[scald=60941:sdl_editor_representation]par Renee Maltezou

ATHÈNES (Reuters) - Déjà sous le choc d'une interminable série de baisses de salaires et de hausses d'impôts, les Grecs ont assisté avec un désespoir mêlé d'incrédulité aux événements politiques de cette semaine.

Entre l'annonce lundi d'un référendum sur le plan de sauvetage du pays et l'abandon en fin de semaine de cette idée face au tollé déclenché en Grèce comme à l'étranger, la semaine a été particulièrement agitée autour du Premier ministre George Papandréou.

"Nous souffrons des mesures d'austérité, et voilà cet homme, en train de sourire au parlement et de nous dire que, finalement, ce référendum n'était qu'une blague", déplore Alexandra Rouva, 27 ans et au chômage depuis plus d'un an.

"Comme si c'était le moment de faire des blagues stupides ! Il n'a pas le droit de jouer avec nos vies."

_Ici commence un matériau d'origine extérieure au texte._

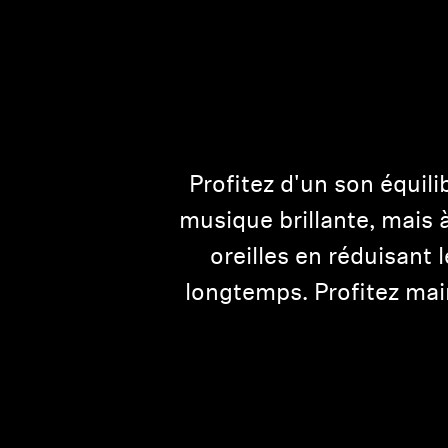
Profitez d'un son équili
musique brillante, mais 
oreilles en réduisant
longtemps. Profitez mai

Pour de nombreux Grecs en butte à des salaires et des retraites plus bas et à un taux de chômage très élevé, le jeu politicien ne passe plus.

"Je veux qu'ils s'en aillent. Tous. Ce qui s'est produit cette semaine est une honte. Nous avons eu l'air ridicule et les Européens n'en peuvent plus de payer pour nous", dénonce Efi Peroyannaki, vendeuse de costumes âgée de 50 ans.

Après l'abandon du projet de référendum, un vote de confiance envers Papandréou doit avoir lieu dans la soirée au parlement grec.

"Papandréou peut bien avoir les 151 voix dont il a besoin au parlement, qu'est-ce que ça signifie pour nous ?", s'interroge Panayiotis Theofilas, 52 ans, dont le magasin de meubles est soumis à des taxes de plus en plus lourdes alors que les clients se font de plus en plus rares.

"Cette instabilité est insupportable. Hier, j'ai passé la journée devant la télévision à me faire un sang d'encre. Impossible de travailler. Et s'ils nous jettent hors de l'euro ? Nous sommes finis."

L'idée que la classe politique dans son ensemble serait responsable de la situation actuelle est très répandue, et certains ne se font guère d'illusions sur l'avenir proche, quelle que soit la façon dont la situation évolue.

Ainsi, pour Panayiotis Theofilas, l'idée d'une arrivée au pouvoir du leader conservateur Antonis Samaras est aussi insupportable que celle d'un maintien du socialiste Papandréou.

Quant à l'hypothèse d'un gouvernement d'union nationale, elle est encore moins attrayante : "Ils n'ont rien en commun et ne sont d'accord sur rien. Nous sommes tous très déçus. Dieu merci, mes enfants ne savent pas encore à quel point leur avenir est sinistre."